What do you want me to say?, 2021
MP4
Courtesy of Gazelli Art House Ltd.
Copyright The Artist
About The Artwork
"Exhausted by Zoom calls, I created a digital clone of my voice to replace me. This voice allows me to puppet myself, using it to say all the things I hadn't previously been able to embody. I feel a sense of power owning the data of my own voice. I am taking it back from the tech companies, constantly collecting my conversations, sampling and analyzing and archiving my speech for future use yet unknown. Instead, I offer the control of my voice to others.
Upon collecting and visiting the work, you are asked by my voice, “What do you want me to say?” However you reply, my voice responds by speaking your own words back to you. Then it asks again, “What do you want me to say?”
This work considers vulnerability, ownership, and authenticity in a time of rapidly advancing virtual reality. As I open access to my voice, I reflect on the ways femme voiced virtual assistants are commanded and controlled by their users and their developers. And the ways we can feel heard and (mis)understood by those that listen."
Work available on Feral File
About Lauren Lee McCarthy
In Lauren Lee McCarthy's artistic practice, social relationships are examined amongst surveillance, automation, and algorithmic living. Fascinated by the ways in which we interact with algorithms and one another, McCarthy contemplates the effects of glitches within social and technological structures.
Exploring ideas of self-awareness and control, McCarthy's performances challenge both visitors and the artist to engage in mutual risk taking. Here, software, electronics, internet, film, photography, and installation combine in scenarios where one can buy a lifetime of goodnight texts, or a real life “follower” for a day.

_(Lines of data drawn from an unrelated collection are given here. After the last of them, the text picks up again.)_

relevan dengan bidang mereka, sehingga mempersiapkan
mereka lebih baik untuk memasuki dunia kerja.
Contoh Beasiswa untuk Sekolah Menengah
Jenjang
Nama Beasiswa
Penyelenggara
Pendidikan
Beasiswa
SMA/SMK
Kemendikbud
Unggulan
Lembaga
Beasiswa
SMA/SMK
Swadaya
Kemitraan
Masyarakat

McCarthy has received grants and residencies from Creative Capital, United States Artists, LACMA, Sundance New Frontier, Eyebeam, Pioneer Works, Autodesk, and Ars Electronica. Her work SOMEONE was awarded the Ars Electronica Golden Nica and the Japan Media Arts Social Impact Award, and her work LAUREN was awarded the IDFA DocLab Award for Immersive Non-Fiction. Lauren's work has been exhibited internationally, at places such as the Barbican Centre, Fotomuseum Winterthur, Haus der Elektronischen Künste, SIGGRAPH, Onassis Cultural Center, IDFA DocLab, Science Gallery Dublin, Seoul Museum of Art, and the Japan Media Arts Festival.
Lauren is also the creator of p5.js, an open-source art and education platform that prioritises access and diversity in learning to code, with over 1.5 million users. She expands on this work in her role on the Board of Directors for the Processing Foundation, whose mission is to serve those who have historically not had access to the fields of technology, code, and art in learning software and visual literacy. Lauren is an Associate Professor at UCLA Design Media Arts. She holds an MFA from UCLA and a BS Computer Science and BS Art and Design from MIT.